_Set problem_: Rewrite the data as a two-column CSV with the headers input and output, covering everything from the line containing "Document page, 1500x844 pixels." down to the line containing "table_cell output:1 [1352, 318, 1483, 355]". Give one row for each text and its answer, with both as quoted fields and every line break replaced by a space.

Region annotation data
****************************************
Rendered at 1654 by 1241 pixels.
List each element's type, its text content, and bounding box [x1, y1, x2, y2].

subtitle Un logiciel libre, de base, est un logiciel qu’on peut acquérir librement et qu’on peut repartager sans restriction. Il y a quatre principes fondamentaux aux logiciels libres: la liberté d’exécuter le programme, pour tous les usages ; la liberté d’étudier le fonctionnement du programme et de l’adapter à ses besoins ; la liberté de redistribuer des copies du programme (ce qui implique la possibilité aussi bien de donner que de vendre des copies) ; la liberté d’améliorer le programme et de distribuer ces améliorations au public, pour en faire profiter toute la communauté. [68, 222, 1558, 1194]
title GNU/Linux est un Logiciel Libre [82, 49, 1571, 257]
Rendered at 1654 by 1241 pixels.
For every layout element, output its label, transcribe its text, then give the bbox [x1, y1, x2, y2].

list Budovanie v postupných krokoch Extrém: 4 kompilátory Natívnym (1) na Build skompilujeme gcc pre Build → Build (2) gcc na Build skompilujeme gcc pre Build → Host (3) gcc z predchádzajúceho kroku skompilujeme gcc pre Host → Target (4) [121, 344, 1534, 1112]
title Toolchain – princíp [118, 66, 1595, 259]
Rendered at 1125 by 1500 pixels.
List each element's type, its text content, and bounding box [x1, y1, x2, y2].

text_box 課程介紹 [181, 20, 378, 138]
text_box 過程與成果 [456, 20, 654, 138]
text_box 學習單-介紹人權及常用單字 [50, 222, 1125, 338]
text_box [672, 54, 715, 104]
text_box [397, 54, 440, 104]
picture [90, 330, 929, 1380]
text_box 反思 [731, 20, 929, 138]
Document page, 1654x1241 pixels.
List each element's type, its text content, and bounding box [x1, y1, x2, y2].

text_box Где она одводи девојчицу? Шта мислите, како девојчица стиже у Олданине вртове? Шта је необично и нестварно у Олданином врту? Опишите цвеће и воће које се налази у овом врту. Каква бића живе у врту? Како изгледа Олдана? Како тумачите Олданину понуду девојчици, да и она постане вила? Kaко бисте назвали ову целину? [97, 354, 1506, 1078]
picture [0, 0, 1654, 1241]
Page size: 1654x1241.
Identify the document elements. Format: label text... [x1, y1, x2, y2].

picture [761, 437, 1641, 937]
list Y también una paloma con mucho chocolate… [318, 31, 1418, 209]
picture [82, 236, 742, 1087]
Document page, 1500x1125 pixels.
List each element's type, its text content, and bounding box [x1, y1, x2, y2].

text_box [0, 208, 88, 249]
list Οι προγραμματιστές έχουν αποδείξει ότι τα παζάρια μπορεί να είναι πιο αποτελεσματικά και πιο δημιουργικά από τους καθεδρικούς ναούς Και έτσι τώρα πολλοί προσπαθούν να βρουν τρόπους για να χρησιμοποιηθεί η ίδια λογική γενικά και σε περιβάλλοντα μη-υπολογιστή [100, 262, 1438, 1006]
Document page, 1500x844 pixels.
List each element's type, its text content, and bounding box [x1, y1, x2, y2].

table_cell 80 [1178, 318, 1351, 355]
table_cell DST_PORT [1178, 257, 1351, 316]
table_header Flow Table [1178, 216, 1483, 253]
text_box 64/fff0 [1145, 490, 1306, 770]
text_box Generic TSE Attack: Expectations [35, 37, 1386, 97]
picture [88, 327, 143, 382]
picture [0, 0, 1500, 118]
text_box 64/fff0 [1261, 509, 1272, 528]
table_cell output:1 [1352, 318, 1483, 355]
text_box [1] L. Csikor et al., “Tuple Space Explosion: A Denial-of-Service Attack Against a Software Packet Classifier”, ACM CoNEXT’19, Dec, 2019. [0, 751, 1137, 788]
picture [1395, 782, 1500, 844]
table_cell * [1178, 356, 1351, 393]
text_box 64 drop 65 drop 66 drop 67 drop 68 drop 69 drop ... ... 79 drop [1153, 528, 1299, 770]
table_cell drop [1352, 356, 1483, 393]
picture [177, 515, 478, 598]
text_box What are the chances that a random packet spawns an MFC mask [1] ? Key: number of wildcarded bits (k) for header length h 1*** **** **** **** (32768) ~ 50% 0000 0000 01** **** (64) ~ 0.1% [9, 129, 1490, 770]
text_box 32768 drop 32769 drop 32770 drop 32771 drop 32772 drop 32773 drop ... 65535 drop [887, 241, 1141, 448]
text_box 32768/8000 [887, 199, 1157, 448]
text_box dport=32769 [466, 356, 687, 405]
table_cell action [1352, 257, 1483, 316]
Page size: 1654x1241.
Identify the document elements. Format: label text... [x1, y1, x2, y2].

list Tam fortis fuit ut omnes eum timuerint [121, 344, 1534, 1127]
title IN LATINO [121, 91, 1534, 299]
****************************************
_Task result_:
input,output
"Document page, 1500x844 pixels. List each element's type, its text content, and bounding box [x1, y1, x2, y2].","table_cell 80 [1178, 318, 1351, 355] table_cell DST_PORT [1178, 257, 1351, 316] table_header Flow Table [1178, 216, 1483, 253] text_box 64/fff0 [1145, 490, 1306, 770] text_box Generic TSE Attack: Expectations [35, 37, 1386, 97] picture [88, 327, 143, 382] picture [0, 0, 1500, 118] text_box 64/fff0 [1261, 509, 1272, 528] table_cell output:1 [1352, 318, 1483, 355]"